Tous ces ingrédients rendent possible une victoire des héritiers du Vichysme et de l’OAS. Consciente de cette possibilité, la candidate du RN fait feu de tous bois. Avec les uns elle soigne son ravalement de façade « social », pour d’autres elle annonce le retrait du commandement unifié de l’OTAN et une politique de refus des blocs, pour d’autres encore elle prétend être favorable à l’existence d’un État palestinien.

C’est dans ce contexte particulier que nous sommes amenés chacune et chacun à nous positionner. Le FUIQP qui n’a cessé au cours de ces cinq ans de dénoncer et de combattre Macron sur tous les fronts (politique économique, islamophobie d’État et en particulier loi sur le séparatisme, violences policières, dissolution d’associations, etc.), considère qu’à situation exceptionnelle, il convient d’adopter une position exceptionnelle.

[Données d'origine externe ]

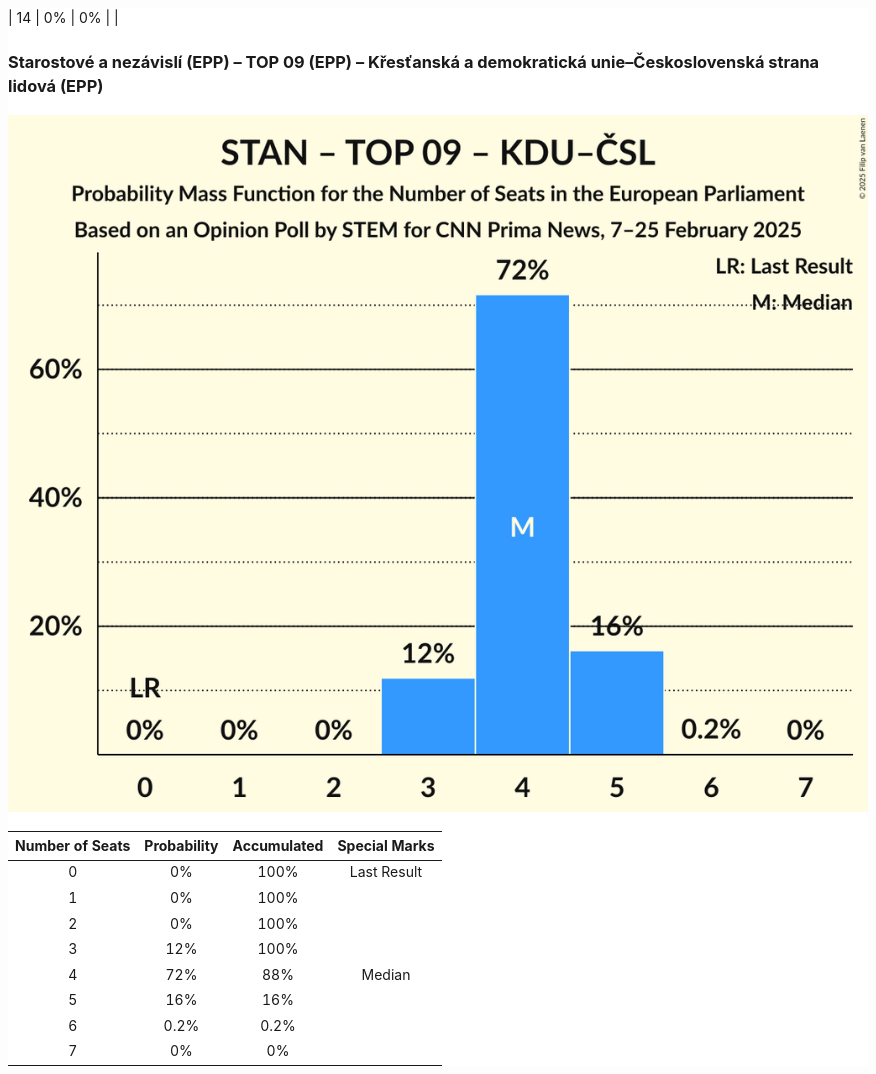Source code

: | 14 | 0% | 0% |  |

### Starostové a nezávislí (EPP) – TOP 09 (EPP) – Křesťanská a demokratická unie–Československá strana lidová (EPP)

![Graph with seats probability mass function not yet produced](2025-02-25-STEM-coalitions-seats-pmf-stan–top09–kdu–čsl.png "Seats Probability Mass Function")

| Number of Seats | Probability | Accumulated | Special Marks |
|:---------------:|:-----------:|:-----------:|:-------------:|
| 0 | 0% | 100% | Last Result |
| 1 | 0% | 100% |  |
| 2 | 0% | 100% |  |
| 3 | 12% | 100% |  |
| 4 | 72% | 88% | Median |
| 5 | 16% | 16% |  |
| 6 | 0.2% | 0.2% |  |
| 7 | 0% | 0% |  |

C’est pourquoi et contrairement aux échéances électorales passées, nous prenons position pour celle-ci en appelant à utiliser le vote Macron à contrecœur et sans illusion. Il s’agit pour nous de voter Macron pour mieux continuer à le combattre avec tous ceux qui refusent son projet de société quelque soit leur choix au second tour.

Bien sûr, nous sommes conscients qu’un vote ne suffit pas à inverser les rapports de force durablement. Si nous nous contentons de « faire barrage », et même si celui-ci réussit, nous serons dans une situation pire dans cinq ans. C’est pourquoi nous devons plus que jamais nous organiser pour faire entendre les voix et les intérêts des classes et quartiers populaires.